━━━━━ Testo del documento ━━━━━

Di questi fatti, siccome avvenuti posteriormente, serbo a più tardi la narrazione, ripigliando ora il filo della mia storia, interrotto per uno sfogo di giusto risentimento.

Avvicinavasi ormai la stagione delle pioggie. Un giorno infatti il sole si era nascosto dietro a fitte nubi grigiastre, che si stendevano sopra la vasta pianura del Barka. Poco a poco il temporale si sviluppò e piovve abbondantemente.

Questo sarebbe stato il minor male; ma ciò che tenne dietro alla pioggia si fu un’altra pioggia di nuovo genere, mille volte più molesta, una vera piaga d’Egitto, la piaga delle locuste.

E ne caddero in quantità sì grande, non altrimenti che quando fiocca la neve e copre i terreni, gli alberi, le case, tutto insomma che trovasi allo scoperto.

Il padre Stella ricordavasi di aver sopportato altre volte una siffatta molestia, e notava che quel flagello rinnovavasi da tre anni a quella parte puntualmente in quella stagione.

Due interi giorni piovvero cavallette; due giorni intieri! Qual danno abbiano arrecato alle piantagioni, e quali disturbi a noi ed ai nostri animali, lascio al lettore l’immaginarlo.

━━━━━ Dati forniti ━━━━━

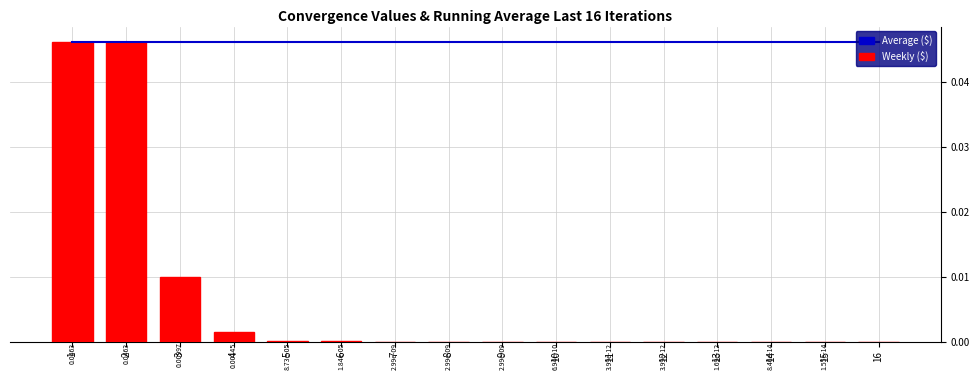

Which has a higher value, 3 or 1?

3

━━━━━

**Cosa fare:** Trascrivi per intero il brano sulla pioggia di locuste, parola per parola, senza cambiare nulla. I dati provengono da un'altra fonte.

**Risposta scritta:**
Di questi fatti, siccome avvenuti posteriormente, serbo a più tardi la narrazione, ripigliando ora il filo della mia storia, interrotto per uno sfogo di giusto risentimento.

Avvicinavasi ormai la stagione delle pioggie. Un giorno infatti il sole si era nascosto dietro a fitte nubi grigiastre, che si stendevano sopra la vasta pianura del Barka. Poco a poco il temporale si sviluppò e piovve abbondantemente.

Questo sarebbe stato il minor male; ma ciò che tenne dietro alla pioggia si fu un’altra pioggia di nuovo genere, mille volte più molesta, una vera piaga d’Egitto, la piaga delle locuste.

E ne caddero in quantità sì grande, non altrimenti che quando fiocca la neve e copre i terreni, gli alberi, le case, tutto insomma che trovasi allo scoperto.

Il padre Stella ricordavasi di aver sopportato altre volte una siffatta molestia, e notava che quel flagello rinnovavasi da tre anni a quella parte puntualmente in quella stagione.

Due interi giorni piovvero cavallette; due giorni intieri! Qual danno abbiano arrecato alle piantagioni, e quali disturbi a noi ed ai nostri animali, lascio al lettore l’immaginarlo.